[PLUG-TALK] Arduino vs. Other Kid Toys

Russell Johnson russ at dimstar.net
Sat Dec 3 18:17:21 UTC 2011


On Dec 3, 2011, at 9:06 AM, Rich Shepard wrote:

> I guess that I was a Free Range Kid: at age 7 I was allowed to walk the
> 1/2-mile to and from school by myself: crossing Columbus and Amsterdam
> Avenues and Broadway, from 84th Street to 82nd Street, and walking to the
> bakery on 86th Street and Amsterday Avenue early in the morning to buy fresh
> bread or rolls for breakfast. As an early teen ager I spent solo time in
> Greenwich Village listening to the folk singers in the coffee shops, taking
> the subway by myself, or walking the 5 miles back to the apartment. During
> the riots in Harlem in the mid-1960's I used to wait at the 125th Steet
> station to change from the Bronx express to the local while the riots took
> place on the streets above me. I wasn't worried and never had a problem.

I suppose it probably started before this, but I remember one event that pushed very hard in the direction of 'over protective' parenting as the norm: http://www.trutv.com/library/crime/gangsters_outlaws/outlaws/chowchilla_kidnap/index.html

After high school, I joined the Air Force and was stationed in central California.

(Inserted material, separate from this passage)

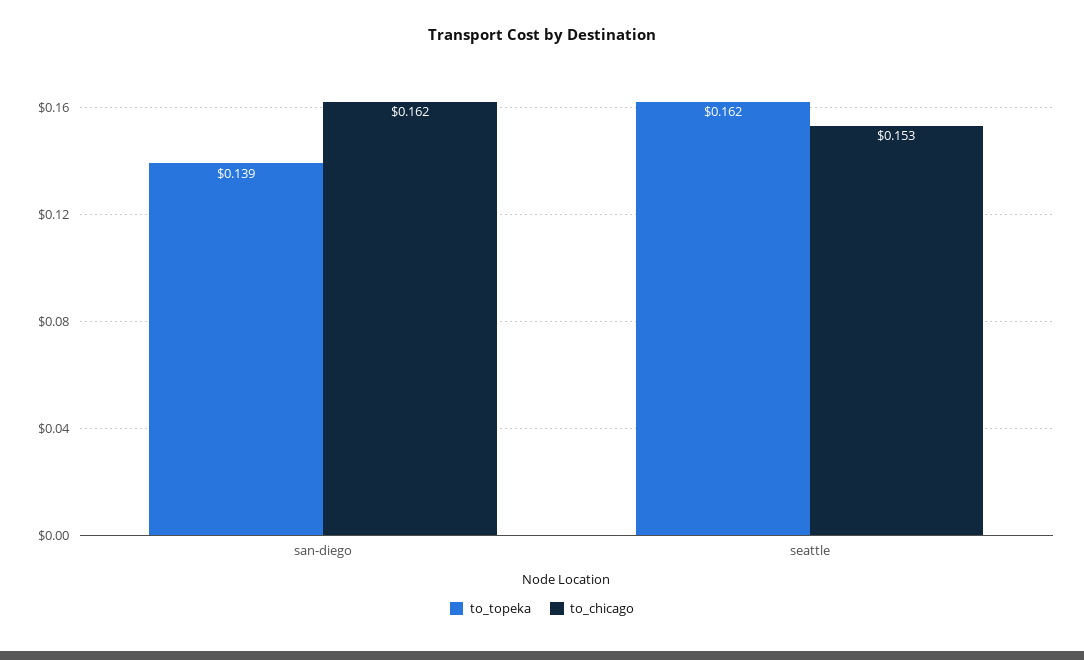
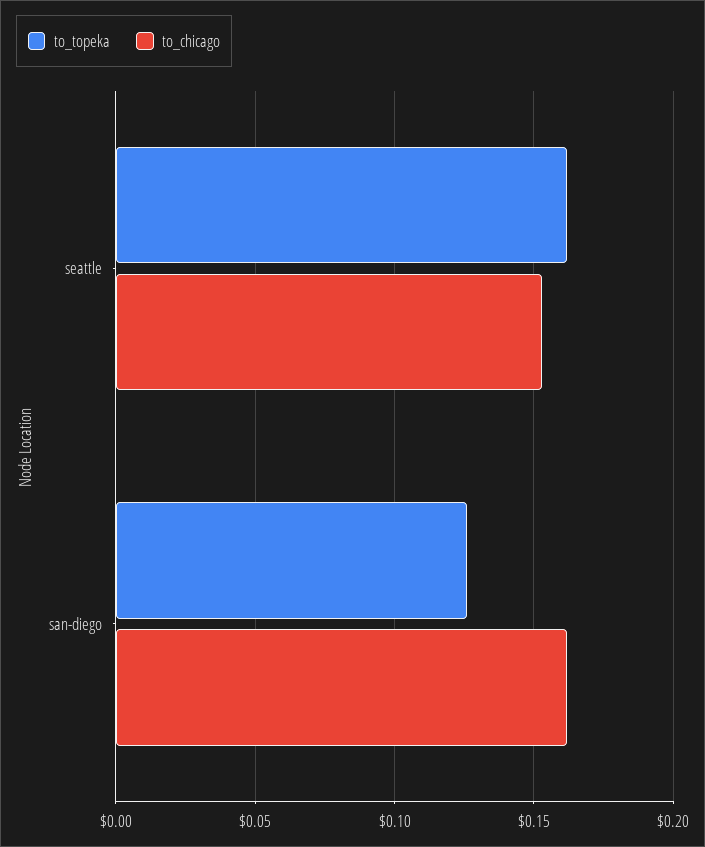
to_topeka, san-diego: 0.139 -> 0.125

When I got there in 1984, I was stuck by the procession of parents walking their kids to school, even when the school was two blocks from home. This was primary. middle and high school. Certainly, as the kids got older, fewer were walked/driven to school. This certainly wasn't the norm in Eugene, where I grew up. I walked, biked and drove myself to school, when their wasn't a school bus I could ride. I found after talking to friends with kids that they were doing that in direct reaction to the Chowchilla school bus kidnapping. I believe this event was also the death of parents telling their kids to 'go out and play' at 9am, and adding, 'be home for dinner' as instructions for the day. Now, parents want to know where their kids are at all times. 'Out playing' is not a good enough description.